Liddell: I was inspired to perform the live stream and to release the subsequent live album by the hope that I could bring some of the excitement of live music back into people’s lives. Like most musicians, I haven’t had a gig since March, and I was missing it terribly. This live stream was a chance not only to get that performing buzz back but to finally release these original songs into the world after ten years of writing.
OSR: Are there any tracks on the album that hold a special place for you?
Liddell: ‘Raised’ is a particular favourite of mine because I wrote it when I was about fourteen. It was my first instance of writing a song and feeling excited about what I’d come up with. The song has come a long way since its initial incarnation, but the melody and lyrics remain the same. ‘Screen Time’ is my most recent song and you can hear the stark difference in lyrical content and chord progression. What a difference a decade makes!
OSR: As you recorded the album at home, what was the biggest challenge you had to overcome?
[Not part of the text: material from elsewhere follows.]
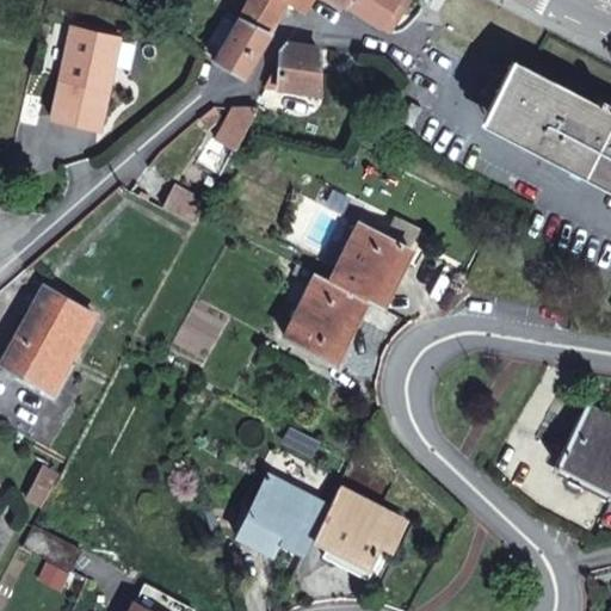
[(248,0),(239,18),(238,19),(269,34),(284,0),(287,0),(303,10),(308,0),(248,0)]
Liddell: The hardest part about recording the album at home was trying to work out the easiest set up so that we could have the live feed and the recording happening at the same time without too much lag. I spent the whole gig praying that nothing crashed! Luckily, a few of my musician mates gave me advice from live streams they had previously done and recommended a few programmes to help smooth out the sometimes volatile process of live streaming.
OSR: How nervous were you to release your first live album of original material?
Liddell: Extremely! Despite weeks of rehearsal and positive feedback from the gig, I was so nervous that I couldn’t even bring myself to listen back to the audio. I was convinced that all of the doubts that had festered since university would be reaffirmed worse than ever. Luckily, in the end, I was pleasantly surprised! Backed by my husband’s wonderfully fluid piano playing, the songs sprang to life anew. I was very proud of what we’d created and I was happy to release it for people to enjoy.
OSR: How different is it to release your own music compared to performing with other bands and projects?
Liddell: It’s a huge difference! There’s much less on the line for me as a violinist or backing singer for another musician. I was very used to hiding from the spotlight! As lead singer for a wedding band, I have never really felt nervous that people won’t enjoy our performance or leave not having felt entertained. I feel a great deal more insecure with releasing or performing my own material. After this live album, I’ve regained the confidence I had as a teenager in my ability as a songwriter.
OSR: What is the one thing you would like people to take away from this album?
Liddell: I’d like people to listen to the album and leave it with hope that live music will be back in our lives soon. The album’s success proves that you don’t need a huge studio budget to release and record something. To that end, I hope it also inspires other people to create and release home-recorded material. Don’t do what I did and lock all your songs up in your head for ten years!
OSR: If you could collaborate with any artist from any time, who would it be and why?
Liddell: I would be honoured to have the chance to collaborate with Joni Mitchell. Her songwriting style has shaped my own along with countless other songwriters, particularly the songs on her album Court & Spark (1974). I love how you can see her songwriting style develop over the years and how you can hear her experiment with different genres of music.
OSR: What do you have planned for the next 12 months?
Liddell: I have a couple of other singles to release before the end of the year with my electronic band Gefahrgeist. The singles are both electronic versions of two of my favourite songs from the live album. It’s our debut release so we’re hoping to build a strong audience with them. ‘Graceless’ will be out in October and ‘Nukular’ will be out sometime in December. Next year, I’m hoping to record some more of my songs with a full band and release them as a short EP. Who knows? We might even be able to record them in a studio!